• [GIVEN RECORDS]:
<<<<
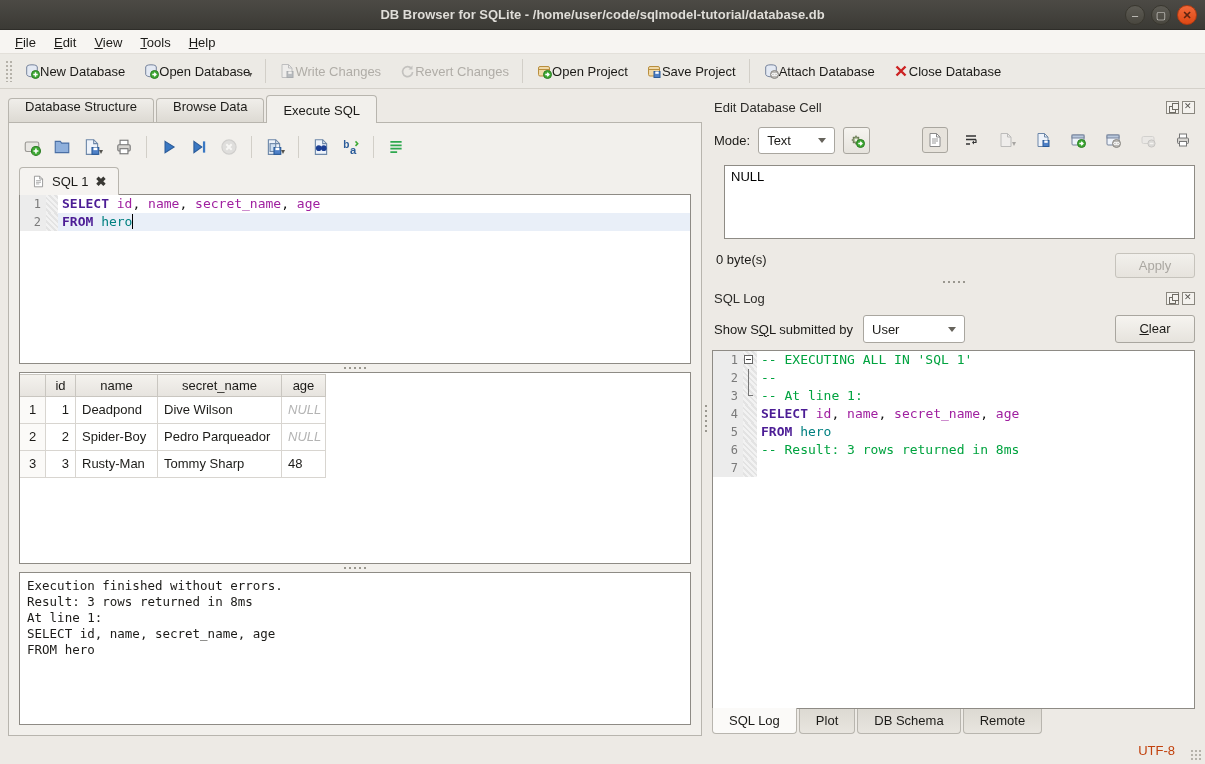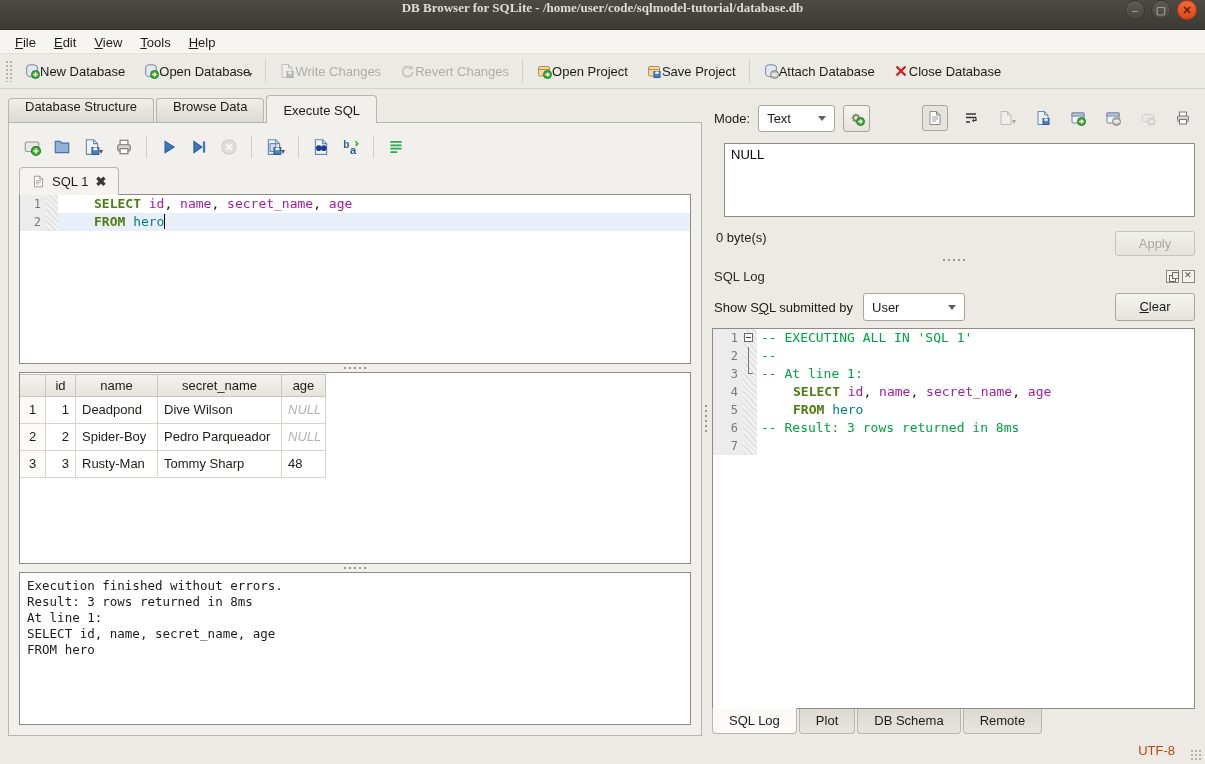--- a/index.html
+++ b/index.html
@@ -7,23 +7,22 @@
   body {
     font-family:"Liberation Sans", sans-serif;
     font-size:13px; color:#1c1b18;
     background:#edeae5;
     display:flex; flex-direction:column;
   }
   
   .titlebar {
     height:30px; flex:0 0 30px;
     background:linear-gradient(#4c4a45,#3b3a35);
-    display:flex; position:relative;
+    display:flex; align-items:center; position:relative;
     border-bottom:1px solid #2e2d29;
-    font-family:Liberation Serif, serif;
   }
   .titlebar .title {
     position:absolute; left:0; right:0; text-align:center;
     color:#dfddd8; font-weight:bold; font-size:13px;
   }
   .winbtns { margin-left:auto; display:flex; gap:6px; padding-right:8px; z-index:2; }
   .winbtn {
     width:20px; height:20px; border-radius:50%;
     background:linear-gradient(#5d5b54,#49473f);
     border:1px solid #39372f;
@@ -76,21 +75,21 @@
     font-family:"DejaVu Sans Mono", monospace; font-size:13px; }
   .ed-main { height:170px; flex:0 0 170px; }
   .cline { display:flex; height:18px; line-height:18px; white-space:pre; }
   .cline .num { width:26px; flex:0 0 26px; background:#ececec; color:#7a7a7a;
     text-align:right; padding-right:5px; font-size:12px; }
   .cline .fold { width:12px; flex:0 0 12px;
     background:repeating-linear-gradient(45deg,#f2f2f2 0 2px,#e3e3e3 2px 4px);
     position:relative; }
   .cline .txt { flex:1; padding-left:4px; }
   .cline.cur .txt { background:#e9eff8; }
-  .tk-kw { color:#4d7c0f; font-weight:bold;margin-left:32px; }
+  .tk-kw { color:#4c1d95; font-weight:bold; }
   .tk-id { color:#a020a0; }
   .tk-tb { color:#008080; }
   .tk-cm { color:#00a33f; }
   .tk-pl { color:#111; }
   .caret { border-left:1px solid #000; margin-left:0px; }
   .fold-box { position:absolute; left:1px; top:4px; width:9px; height:9px; border:1px solid #666; background:#fff; }
   .fold-box::after { content:""; position:absolute; left:1px; right:1px; top:3px; border-top:1px solid #444; }
   .fold-pipe { position:absolute; left:5px; top:0; bottom:0; width:1px; background:#777; }
   .fold-corner { position:absolute; left:5px; top:0; width:5px; height:9px; border-left:1px solid #777; border-bottom:1px solid #777; }
   
@@ -453,20 +452,27 @@
         </div>
     </div>
   </div>
 
   <div class="vsplit">
       <div class="vdots"></div>
     </div>
 
   <div class="rightcol">
 
+    <div class="dockhead">
+      <span class="dtitle">Edit Database Cell</span>
+      <span class="dockbtns">
+        <span class="dockbtn float"></span>
+        <span class="dockbtn close"></span>
+      </span>
+    </div>
 
     <div class="moderow">
       <span>Mode:</span>
       <div class="combo mode">
         <span>Text</span>
         <span class="arr"></span>
       </div>
       <div class="squarebtn" id="gearbtn">
           <span class="" style="display:flex">
             <svg class="icn" viewBox="0 0 16 16">

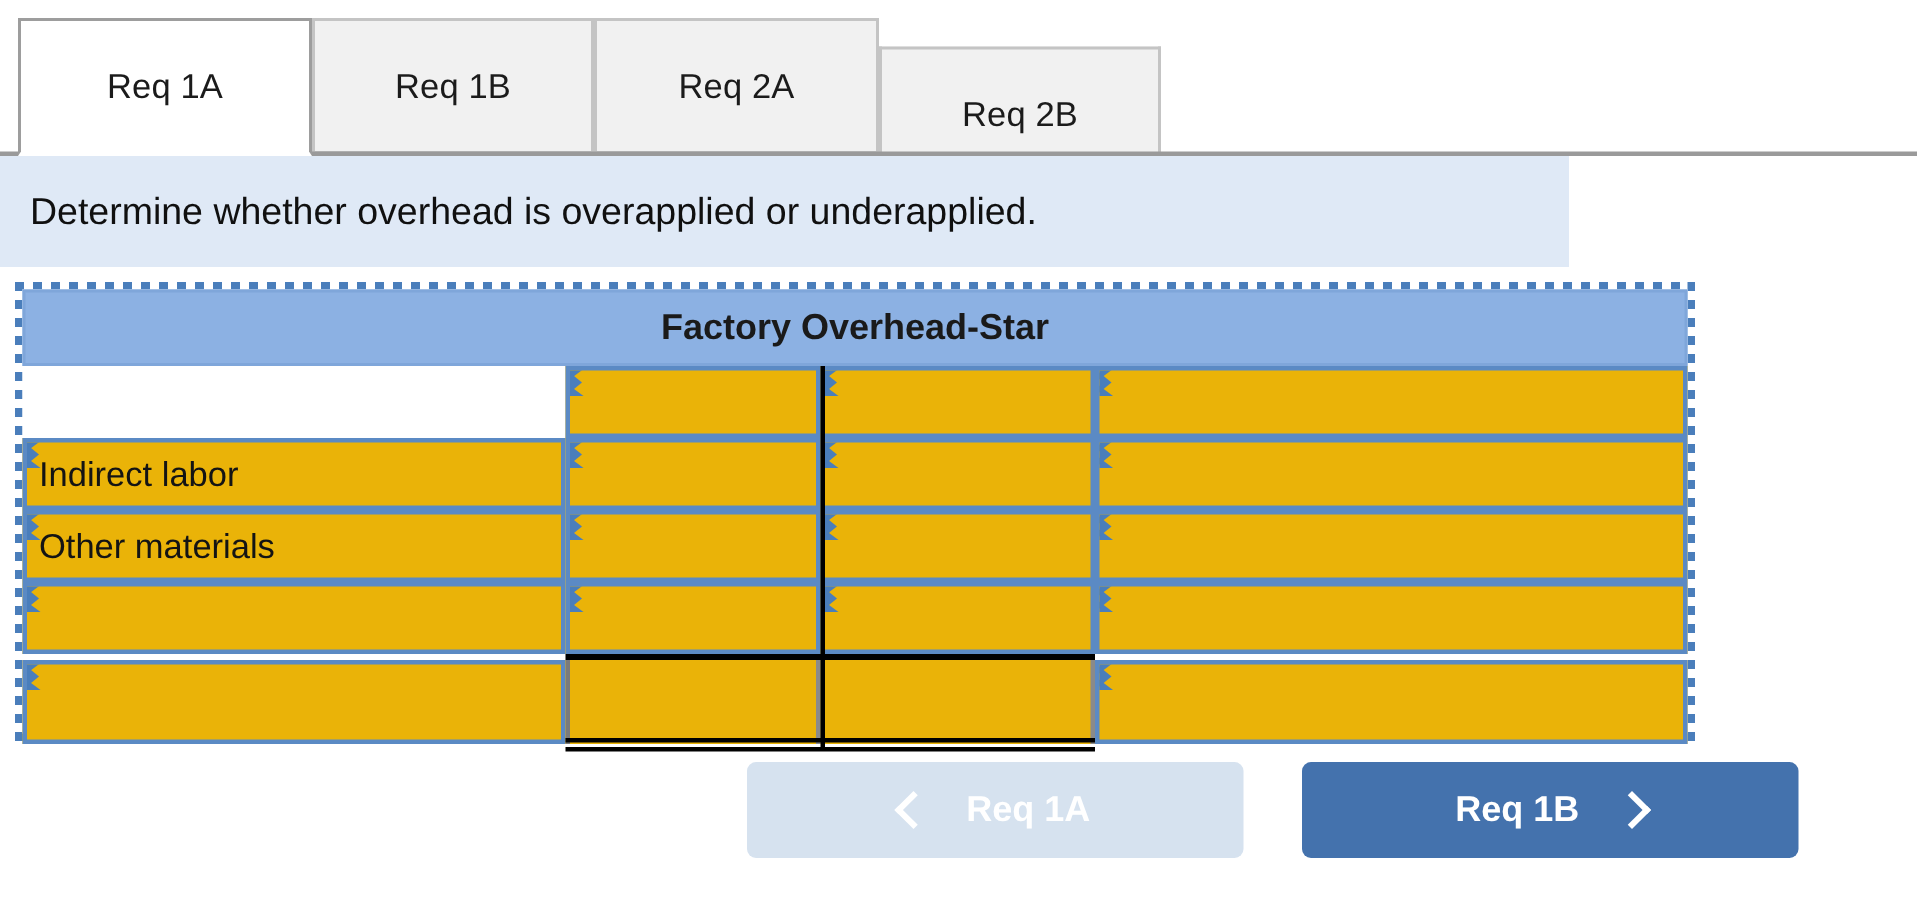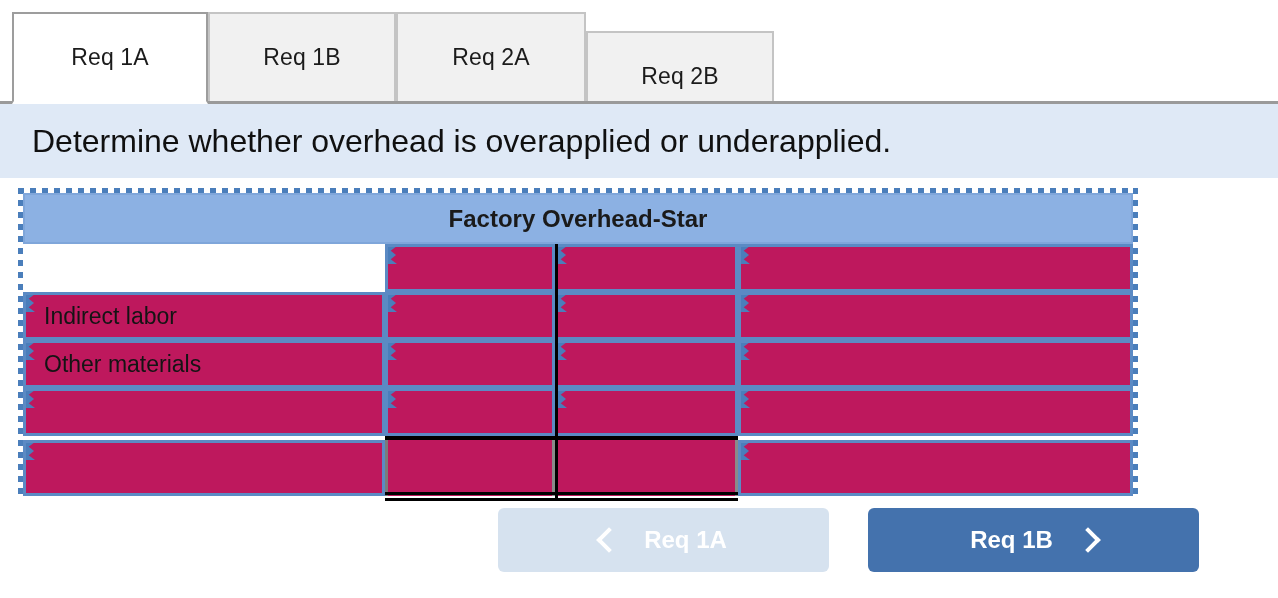--- a/index.html
+++ b/index.html
@@ -60,35 +60,35 @@
   .tab-0 { left: 12px;  width: 196px; }
   .tab-1 { left: 208px; width: 188px; }
   .tab-2 { left: 396px; width: 190px; }
   .tab-3 { left: 586px; width: 188px; margin-top: 19px; }
 
   
   .instruction {
     position: absolute;
     left: 0;
     top: 104px;
-    width: 1278px;
+    width: 1046px;
     height: 74px;
     box-sizing: border-box;
     background: #dfe9f6;
     display: flex;
     align-items: center;
-    padding-left: 32px;
-    font-size: 32px;
+    padding-left: 20px;
+    font-size: 25px;
     color: #101010;
   }
 
   
   .sheet-wrap {
     position: absolute;
-    left: 18px;
+    left: 10px;
     top: 188px;
     width: 1120px;
     height: 306px;
     box-sizing: border-box;
     padding: 5px;
     
     background-image:
       repeating-linear-gradient(to right,  #4a7ebb 0 6px, transparent 6px 12px),
       repeating-linear-gradient(to right,  #4a7ebb 0 6px, transparent 6px 12px),
       repeating-linear-gradient(to bottom, #4a7ebb 0 6px, transparent 6px 12px),
@@ -139,27 +139,27 @@
   .row-1 { top: 48px;  }
   .row-2 { top: 96px;  }
   .row-3 { top: 144px; }
   .row-4 { top: 196px; height: 56px; }
 
   .cell {
     position: absolute;
     top: 0;
     height: 100%;
     box-sizing: border-box;
-    background: #be185d;
+    background: #eab308;
     border: 3px solid #5b8ac4;
     display: flex;
     align-items: center;
     font-size: 23px;
     color: #141414;
-    padding-left: 18px;
+    padding-left: 8px;
     cursor: cell;
     overflow: hidden;
   }
   
   .c0 { left: 0px;   width: 362px; }
   .c1 { left: 362px; width: 170px; }
   .c2 { left: 532px; width: 183px; }
   .c3 { left: 715px; width: 395px; }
>>>>
Every line above that holds the word "fold" needs to be copied.

• [EXERCISE RESPONSE]:
   .cline .fold { width:12px; flex:0 0 12px;
   .fold-box { position:absolute; left:1px; top:4px; width:9px; height:9px; border:1px solid #666; background:#fff; }
   .fold-box::after { content:""; position:absolute; left:1px; right:1px; top:3px; border-top:1px solid #444; }
   .fold-pipe { position:absolute; left:5px; top:0; bottom:0; width:1px; background:#777; }
   .fold-corner { position:absolute; left:5px; top:0; width:5px; height:9px; border-left:1px solid #777; border-bottom:1px solid #777; }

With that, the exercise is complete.